Embarassing Situations on stage

by Candlestick02 19 Replies latest jw experiences

  • GentlyFeral
    GentlyFeral
    Dad had a part on stage and had all the young ones up there -- which at the time wasn't many and so he had to use LITTLE kids.

    Yeah, my daughter's first "meeting part" was when she was about five or so. One night the call went out for kids to come up on stage with the CO and list specific things they thanked Jehovah for.

    All the other kids thanked Jojoba for food and water and mommy and daddy, over & over down the line...

    But she was in kindergarten and the class had a tarantula in a little terrarium. She was fascinated with it. So, when the CO asked her, "What do you thank Jehovah for?" She answered, "Spiders!"

    That brought down the house.

    Afterward, though, she burst out crying because she had meant to say "Tarantulas!" I mean, she knew the right name and everything!

    Strangest thing, though - she's arachnophobic today!

    gently feral

  • thom
    thom

    I remember once on a service meeting part I was asking questions and I called on somebody and the guy running the mics just stood there so I said his name, "Brother ****... Brother ****... BROTHER ****!" That seemed to wake him up. He was pretty embarrassed.
    Another time I was supposed to have a demonstration, but the sisters weren't there. I don't remember exactly what I said but it came out sounding like I had planned people to come up and perfom something kinky. I didn't mean it to, but that's how it sounded, even to me. Well the audience was a mixture of giggles and stern stares. I do remember what I said right after that, "Well, I'll just continue then..."

  • theinfamousone
    theinfamousone

    i was just an ass hole.. i used to improv the demonstrations on stage... i loved being the house holder and one time, i made the kid doing the presentation cry...

    i figured lets put him oon the spot cuz he ws the congregations favorite boy... so when he finished his presentation, i said i wasnt interested... he just looked at me like oh shit, he forgot the lines.. and then hes like oh but theyre good... again i told him no... and it went on on and on and he had tears in his eyes, and finally i gave uin, but said just cuz i dont want u to cry...

    damn elders didnt like it... two more hours with two of those retardss.....

    the infamous one

  • Wolfgirl
    Wolfgirl

    Once I was supposed to be giving a demonstration with 3 of my friends, two of whom were brothers. Well, when the younger brother was saying his lines, the older brother was very quietly mocking him under his breath. The other sister and I started cracking up, and within seconds, all 4 of us were laughing so hard we were crying. My father was the person giving the talk...he wasn't amused. We never got it back together, and had to just walk off the stage, still laughing. Ooo...my dad was pissed.

  • Jordan
    Jordan

    I was on crutches, fell over and took the microphone stand with me...

  • xjwms
    xjwms

    This is not embarassing but, ....

    I was out in service, when a brother asked if I wanted to visit his grandmother, and read an aticle with her. Looking for easy time we went.

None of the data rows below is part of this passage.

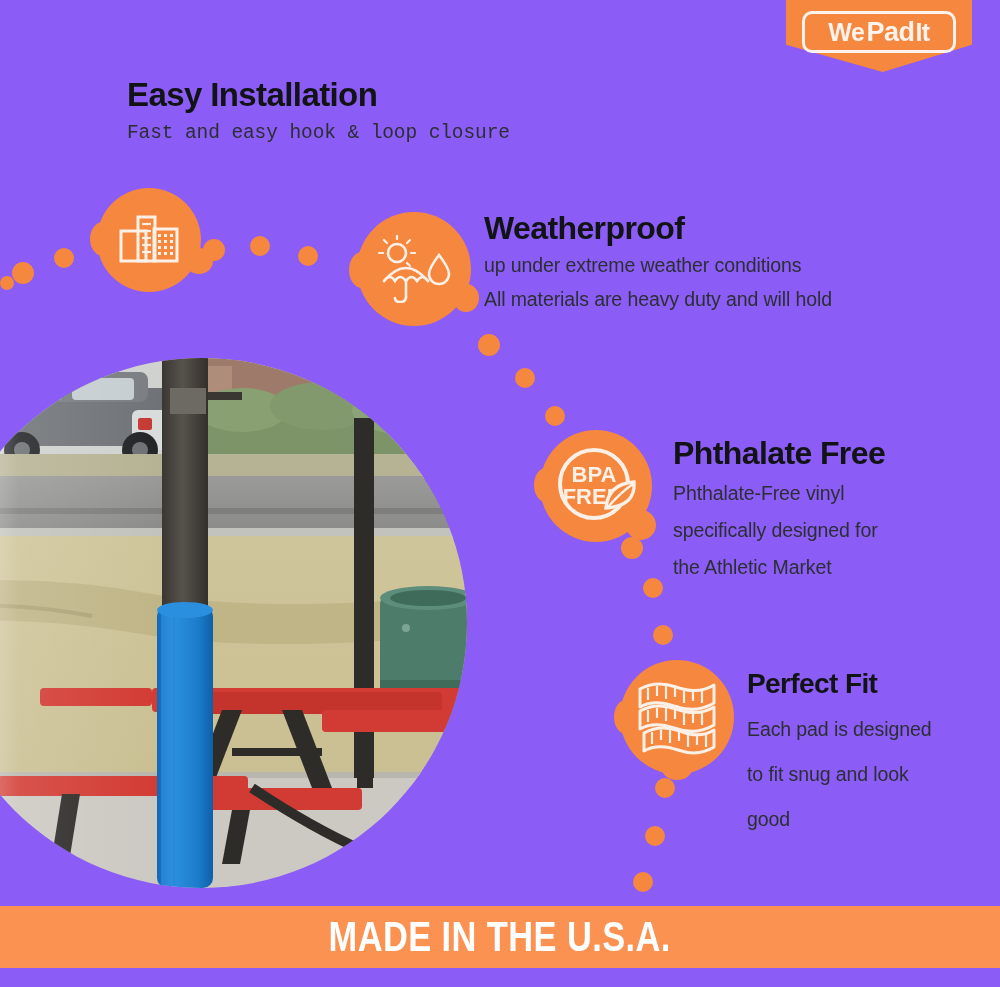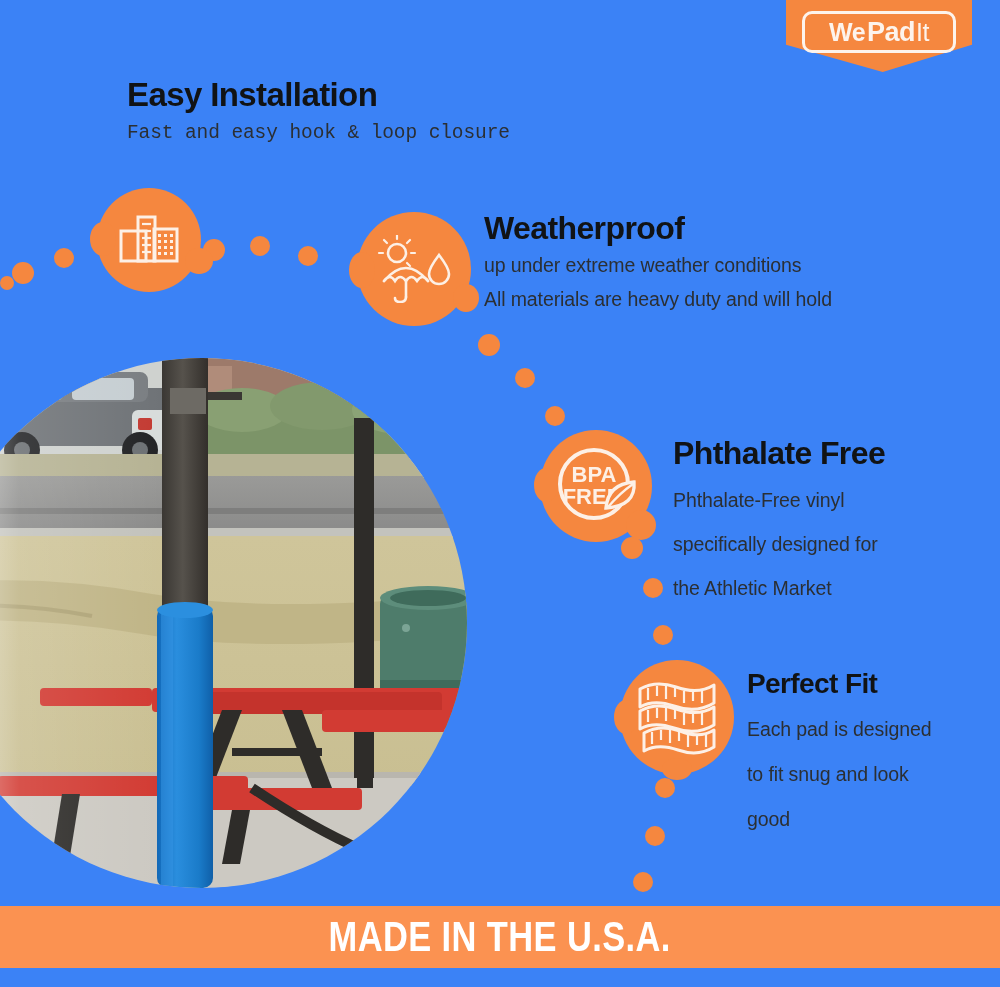--- a/index.html
+++ b/index.html
@@ -3,39 +3,39 @@
 <meta charset="utf-8">
 <style>
   * { margin:0; padding:0; box-sizing:border-box; }
   html,body { width:1000px; height:987px; }
   body {
     font-family: "Liberation Sans", sans-serif;
     background:#ffffff;
     position:relative;
     overflow:hidden;
   }
-  #stage { position:absolute; inset:0; width:1000px; height:987px; background:#3b82f6; }
+  #stage { position:absolute; inset:0; width:1000px; height:987px; background:#8b5cf6; }
 
   
   .logo-wrap { position:absolute; left:786px; top:0px; width:186px; height:72px; }
   .logo-shape {
     position:absolute; inset:0;
     background:#F5873F;
     clip-path: polygon(0% 0%, 100% 0%, 100% 62%, 52% 100%, 0% 62%);
   }
   .logo-inner {
     position:absolute; left:16px; top:11px; right:16px; height:42px;
     border:3px solid #FDF3EC; border-radius:10px;
     display:flex; align-items:center; justify-content:center;
   }
   .logo-text { color:#FDF3EC; font-size:25px; letter-spacing:-0.5px; line-height:1;
                display:flex; align-items:baseline; }
   .logo-we  { font-weight:700; }
   .logo-pad { font-weight:800; font-size:27px; margin-left:2px; }
-  .logo-it  { font-weight:400; margin-left:1px; }
+  .logo-it  { font-weight:700; margin-left:1px; }
 
   
   .blk { position:absolute; }
   .h-title {
     font-weight:700; color:#111315; letter-spacing:-0.6px; line-height:1.04;
     font-size:34px;
   }
   .h-sub {
     color:#2b2f33; font-size:19.5px; line-height:1.33; font-weight:400;
     letter-spacing:-0.1px;
@@ -44,21 +44,21 @@
   #blk-easy  { left:127px; top:78px; width:470px; }
   #blk-easy .h-title { font-size:33px; }
   #blk-easy .h-sub { margin-top:9px;font-family:Liberation Mono, monospace; }
 
   #blk-weather { left:484px; top:212px; width:430px; }
   #blk-weather .h-title { font-size:32px; }
   #blk-weather .h-sub { margin-top:8px; }
 
   #blk-phth { left:673px; top:437px; width:310px; }
   #blk-phth .h-title { font-size:32px; }
-  #blk-phth .h-sub { margin-top:18px; }
+  #blk-phth .h-sub { margin-top:11px; }
 
   #blk-fit { left:747px; top:669px; width:240px; }
   #blk-fit .h-title { font-size:28px; }
   #blk-fit .h-sub { margin-top:19px; }
 
   
   .icon-circle {
     position:absolute; border-radius:50%;
     background:#F5873F;
     display:flex; align-items:center; justify-content:center;

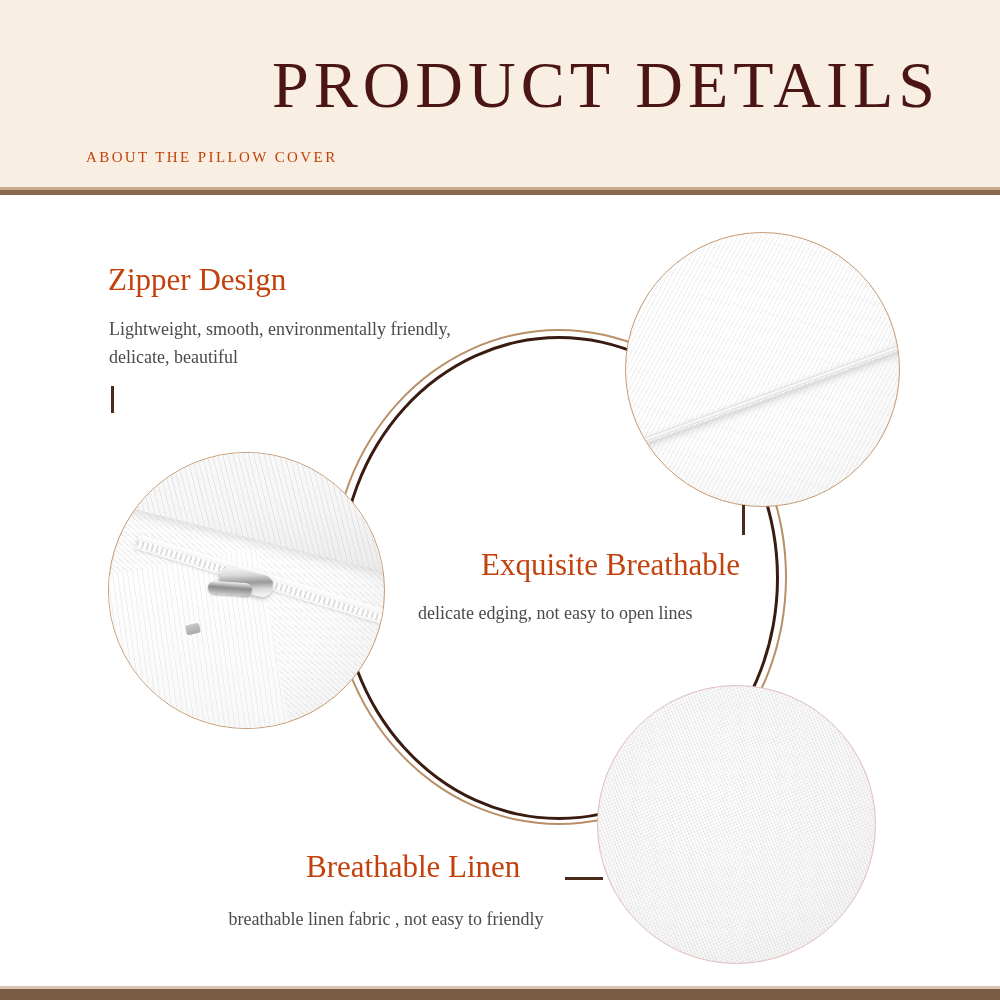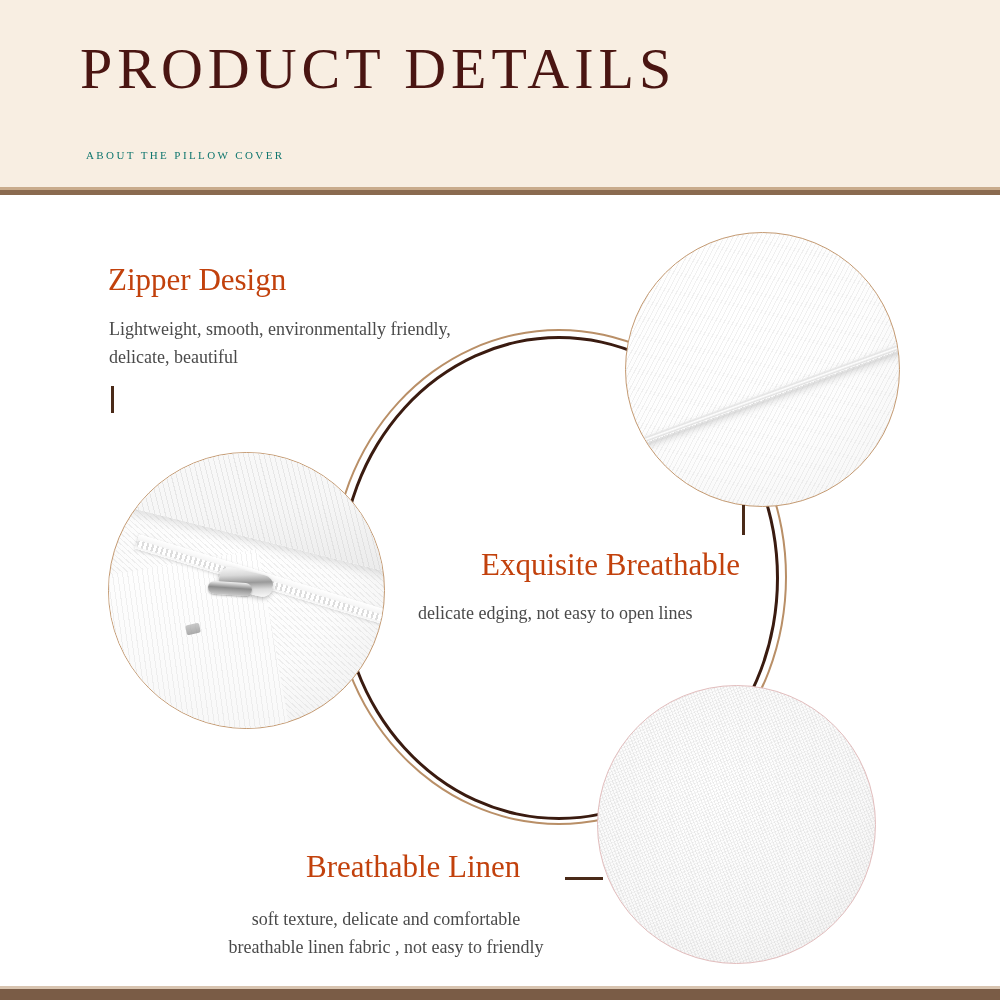--- a/index.html
+++ b/index.html
@@ -35,37 +35,37 @@
   #header-rule-soft {
     position: absolute;
     left: 0; top: 187px;
     width: 1000px;
     height: 3px;
     background: #c9ab8c;
   }
   #page-title {
     position: absolute;
     left: 80px;
-    top: 40px;
+    top: 52px;
     width: 860px;
-    font-size: 58px;
+    font-size: 66px;
     line-height: 1.0;
     letter-spacing: 5px;
     color: #4a1512;
     font-family: "Liberation Serif", "DejaVu Serif", serif;
     white-space: nowrap;
-    text-align: left;
+    text-align: right;
   }
   #page-subtitle {
     position: absolute;
     left: 86px;
     top: 149px;
-    font-size: 11px;
+    font-size: 15px;
     letter-spacing: 2.4px;
-    color: #0f766e;
+    color: #c2410c;
     white-space: nowrap;
   }
 
   
   #bottom-bar {
     position: absolute;
     left: 0; top: 989px;
     width: 1000px;
     height: 11px;
     background: #7a5c46;
@@ -354,20 +354,19 @@
   <div class="feature-body" id="zipper-body">Lightweight, smooth, environmentally friendly, delicate, beautiful</div>
   <div id="zipper-tick"></div>
 
   <div id="stitching-tick"></div>
   <div class="feature-title" id="stitching-title">Exquisite Breathable</div>
   <div class="feature-body" id="stitching-body">delicate edging, not easy to open lines</div>
 
   <div class="feature-title" id="linen-title">Breathable Linen</div>
   <div id="linen-dash"></div>
   <div class="feature-body" id="linen-body">
-    <div>soft texture, delicate and comfortable</div>
     <div>breathable linen fabric , not easy to friendly</div>
   </div>
 
   <div id="bottom-bar-soft"></div>
   <div id="bottom-bar"></div>
 
 </div>
 
 </body></html>

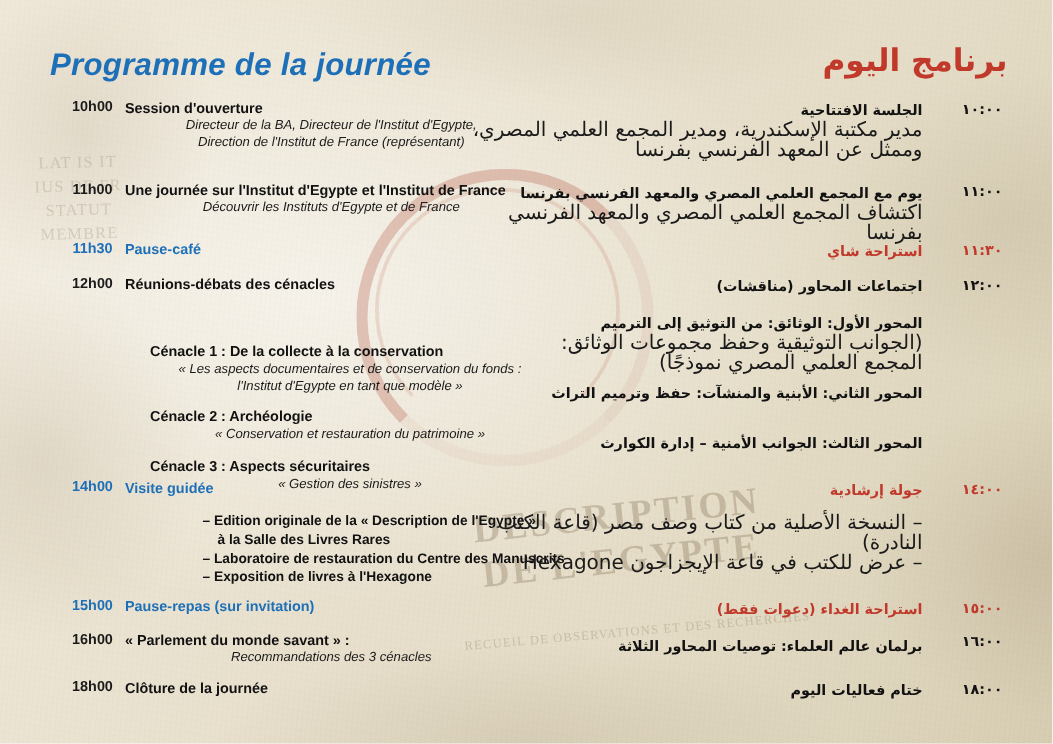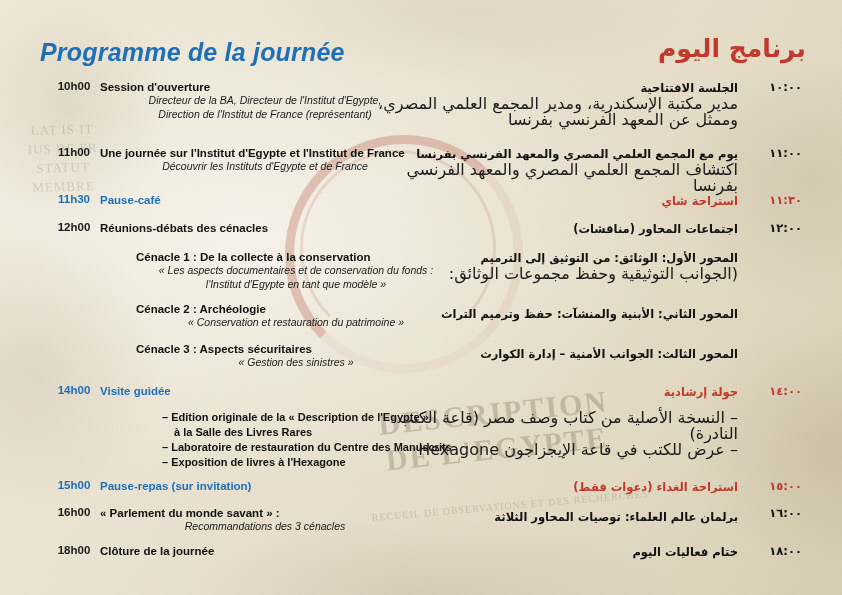--- a/index.html
+++ b/index.html
@@ -152,22 +152,23 @@
   }
   .fr-sub {
     font-size: 10.5px;
     font-style: italic;
     color: #1a1a1a;
     line-height: 13.5px;
     text-align: center;
   }
   .fr-indent {
     position: absolute;
-    left: 136px;
+    left: 120px;
     width: 320px;
+    margin-top: 25px;
   }
   .fr-list {
     position: absolute;
     left: 118px;
     width: 330px;
     font-size: 11px;
     font-weight: bold;
     color: #111;
     line-height: 15px;
     margin-left: 44px;
@@ -276,20 +277,21 @@
 
     <div class="row" style="top:250px;">
       <div class="fr-indent">
         <div class="fr-main">Cénacle 1 : De la collecte à la conservation</div>
         <div class="fr-sub">« Les aspects documentaires et de conservation du fonds :</div>
         <div class="fr-sub">l'Institut d'Egypte en tant que modèle »</div>
       </div>
       <div class="ar-block">
         <div class="ar-main">المحور الأول: الوثائق: من التوثيق إلى الترميم</div>
         <div class="ar-sub">(الجوانب التوثيقية وحفظ مجموعات الوثائق:</div>
+        <div class="ar-sub">المجمع العلمي المصري نموذجًا)</div>
       </div>
     </div>
 
     <div class="row" style="top:302px;">
       <div class="fr-indent">
         <div class="fr-main">Cénacle 2 : Archéologie</div>
         <div class="fr-sub">« Conservation et restauration du patrimoine »</div>
       </div>
       <div class="ar-block" style="top:4px;">
         <div class="ar-main">المحور الثاني: الأبنية والمنشآت: حفظ وترميم التراث</div>

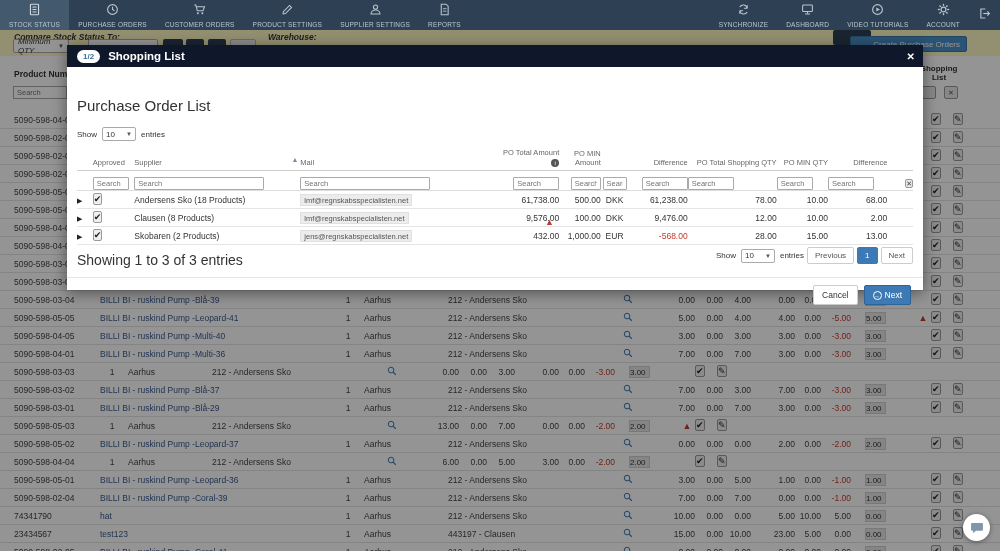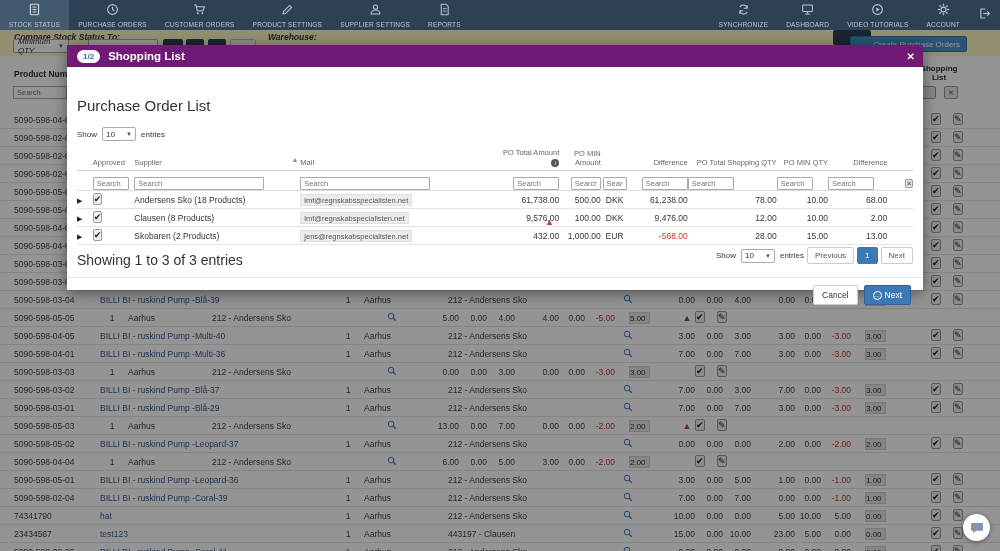--- a/index.html
+++ b/index.html
@@ -50,21 +50,21 @@
   .warn-tri { color:#c0392b; font-size:9px; line-height:9px; }
   .c-chk, .c-edit { width:22px; }
   .sq-btn { width:13px; height:13px; background:#f0f0f0; border:1px solid #9a9a9a; border-radius:2px; font-size:9px; line-height:11px; text-align:center; color:#222; }
   .neg { color:#c0392b; }
 
   
   .overlay { position:absolute; left:0; top:30px; width:1000px; height:521px; background:rgba(0,0,0,0.42); z-index:5; }
 
   
   .modal { position:absolute; left:67px; top:45px; width:856px; height:245px; background:#fff; z-index:10; box-shadow:0 3px 14px rgba(0,0,0,.45); }
-  .modal-header { height:22px; background:#701a75; display:flex; align-items:center; padding:0 8px 0 10px; }
+  .modal-header { height:22px; background:#0f172a; display:flex; align-items:center; padding:0 8px 0 10px; }
   .step-badge { background:#fff; color:#35719f; font-size:8px; font-weight:bold; border-radius:8px; padding:2px 6px; margin-right:8px; }
   .modal-title { color:#fff; font-size:11.5px; font-weight:bold; }
   .modal-close { margin-left:auto; color:#fff; font-size:10px; font-weight:bold; cursor:pointer; }
   .modal-body { position:relative; height:223px; padding:0 10px; }
   .po-title { position:absolute; left:10px; top:30px; font-size:15px; color:#333; }
   .show-row { position:absolute; left:10px; top:60px; display:flex; align-items:center; font-size:8px; color:#333; }
   .show-select { width:34px; height:14px; border:1px solid #aaa; border-radius:2px; margin:0 5px; font-size:8px; color:#333; display:flex; align-items:center; justify-content:space-between; padding:0 3px; }
 
   .mtable { position:absolute; left:10px; top:80px; width:836px; }
   .mhead { display:flex; align-items:flex-end; font-size:7.5px; color:#666; border-bottom:1px solid #ccc; padding-bottom:3px; min-height:24px; }
@@ -460,20 +460,21 @@
           <span class="c-n n5">0.00</span>
           <span class="c-n n6 neg">-4.00</span>
           <span class="c-iq"><span class="iq-box">4.00</span></span>
           <span class="c-warn"><span class="warn-tri" style="visibility: hidden;">▲</span></span>
           <span class="c-chk"><span class="sq-btn">✔</span></span>
           <span class="c-edit"><span class="sq-btn">✎</span></span>
         </div>
 
         <div class="bgrow">
           <span class="c-pn">5090-598-05-05</span>
+          <span class="c-name">BILLI BI - ruskind Pump -Leopard-41</span>
           <span class="c-qty">1</span>
           <span class="c-wh">Aarhus</span>
           <span class="c-sup">212 - Andersens Sko</span>
           <span class="c-mag"><svg width="10" height="10" viewBox="0 0 16 16">
               <circle cx="6.5" cy="6.5" r="4.5" fill="none" stroke="#3a78b5" stroke-width="1.6"></circle>
               <line x1="10" y1="10" x2="14" y2="14" stroke="#3a78b5" stroke-width="1.8"></line>
             </svg></span>
           <span class="c-n n1">5.00</span>
           <span class="c-n n2">0.00</span>
           <span class="c-n n3">4.00</span>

    She offered us orange juice, from the frig, and we read & drank. After a while, I was feeling NO PAIN.

    I did not know she never used water to cut the frozen juice, but, vodka. We were way to buzzed up to continue on calls.

  • tall penguin
    tall penguin

    One sister was doing a mag demo and began her presentation..."I'm ______ and this is my friend ________" She looks to her side to introduce her partner and no one is there. She was so into her presentation that she'd forgotten she didn't have anyone with her!
    tall penguin

  • in a new york bethel minute
    in a new york bethel minute
    so when he finished his presentation, i said i wasnt interested... he just looked at me like oh shit, he forgot the lines.. and then hes like oh but theyre good... again i told him no... and it went on on and on and he had tears in his eyes, and finally i gave uin, but said just cuz i dont want u to cry...

    hahahahaah oh man i can just picture the sarcasm in your voice as you said, "just cuz i don't want you to cry..." hahaha that was a rare LOL for me!

    bethel

  • Legolas
    Legolas

    My family and myself were on the stage with an elder at a convention as 'A good family example', anyway, I screwed up my line ( The words just wouldn't come out because I was so nerveous..LOL) that I just said..... 'WEEEEEEE, I have a rented tongue today!' out loud. I said that I would NOT go on stage again!

  • twinflame
    twinflame

    I remember when the Bible Story book came out and the CO used to make a point of including little kids in parts when he came to visit. Having a pile of little kids at the time, my outspoken children were always called on. One time he was pointing to a picture (I don't remember which one) and asked what the picture was. My 4-year-old son raised his hand and spoke loudly into the mike, "It's a baby suckin' on its mama's tit."

    Oh yeah, people were howling and I was under my chair. I don't know where he picked that up from, honest. People remembered that for a long time.